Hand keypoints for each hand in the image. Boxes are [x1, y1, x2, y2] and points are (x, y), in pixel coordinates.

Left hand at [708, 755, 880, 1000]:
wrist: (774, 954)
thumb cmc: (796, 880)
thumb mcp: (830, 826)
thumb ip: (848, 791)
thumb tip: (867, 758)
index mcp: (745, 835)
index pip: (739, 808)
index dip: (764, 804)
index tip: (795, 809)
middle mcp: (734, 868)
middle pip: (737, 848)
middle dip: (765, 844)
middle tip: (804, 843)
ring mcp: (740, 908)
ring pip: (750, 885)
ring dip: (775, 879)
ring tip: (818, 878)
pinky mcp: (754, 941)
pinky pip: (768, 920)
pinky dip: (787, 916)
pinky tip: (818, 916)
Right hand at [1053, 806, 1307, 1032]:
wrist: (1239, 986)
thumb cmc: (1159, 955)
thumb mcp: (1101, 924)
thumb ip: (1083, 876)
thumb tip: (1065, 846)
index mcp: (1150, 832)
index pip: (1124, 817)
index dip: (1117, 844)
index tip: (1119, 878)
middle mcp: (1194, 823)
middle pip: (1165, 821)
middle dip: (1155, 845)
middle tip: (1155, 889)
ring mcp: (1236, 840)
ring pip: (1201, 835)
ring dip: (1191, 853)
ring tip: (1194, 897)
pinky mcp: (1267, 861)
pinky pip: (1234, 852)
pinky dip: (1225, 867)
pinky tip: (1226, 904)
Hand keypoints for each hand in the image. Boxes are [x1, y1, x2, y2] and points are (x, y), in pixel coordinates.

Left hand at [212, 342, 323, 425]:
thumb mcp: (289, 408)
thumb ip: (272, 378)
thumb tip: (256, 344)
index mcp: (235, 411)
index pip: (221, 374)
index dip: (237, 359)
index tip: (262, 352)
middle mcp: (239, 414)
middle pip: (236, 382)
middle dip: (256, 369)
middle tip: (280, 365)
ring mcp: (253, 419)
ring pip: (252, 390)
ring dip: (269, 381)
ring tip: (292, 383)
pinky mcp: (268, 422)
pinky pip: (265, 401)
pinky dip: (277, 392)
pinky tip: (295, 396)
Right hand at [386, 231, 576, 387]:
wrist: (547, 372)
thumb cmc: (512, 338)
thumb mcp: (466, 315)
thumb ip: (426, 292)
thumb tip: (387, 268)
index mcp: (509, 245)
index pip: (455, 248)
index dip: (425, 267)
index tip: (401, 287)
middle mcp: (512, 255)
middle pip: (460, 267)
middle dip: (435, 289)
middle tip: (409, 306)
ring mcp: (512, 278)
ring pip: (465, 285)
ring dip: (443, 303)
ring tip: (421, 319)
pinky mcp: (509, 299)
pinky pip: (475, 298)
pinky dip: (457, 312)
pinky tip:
========================================
§ **WHAT IS NEEDED**
Set down exactly the lines that begin with the one containing "wrist: (547, 372)" and end with the last line above, and no others.

§ **EXPECTED OUTPUT**
wrist: (547, 372)
thumb cmc: (512, 338)
thumb mcp: (466, 315)
thumb ip: (426, 292)
thumb tip: (387, 268)
index mcp: (509, 245)
index pip: (455, 248)
index dip: (425, 267)
index tip: (401, 287)
middle mcp: (512, 255)
middle pip: (460, 267)
middle dip: (435, 289)
middle tip: (409, 306)
ring mcp: (512, 278)
ring pip: (465, 285)
ring dip: (443, 303)
ring tip: (421, 319)
pinky mcp: (509, 299)
pinky pip: (475, 298)
pinky dip: (457, 312)
pinky tip:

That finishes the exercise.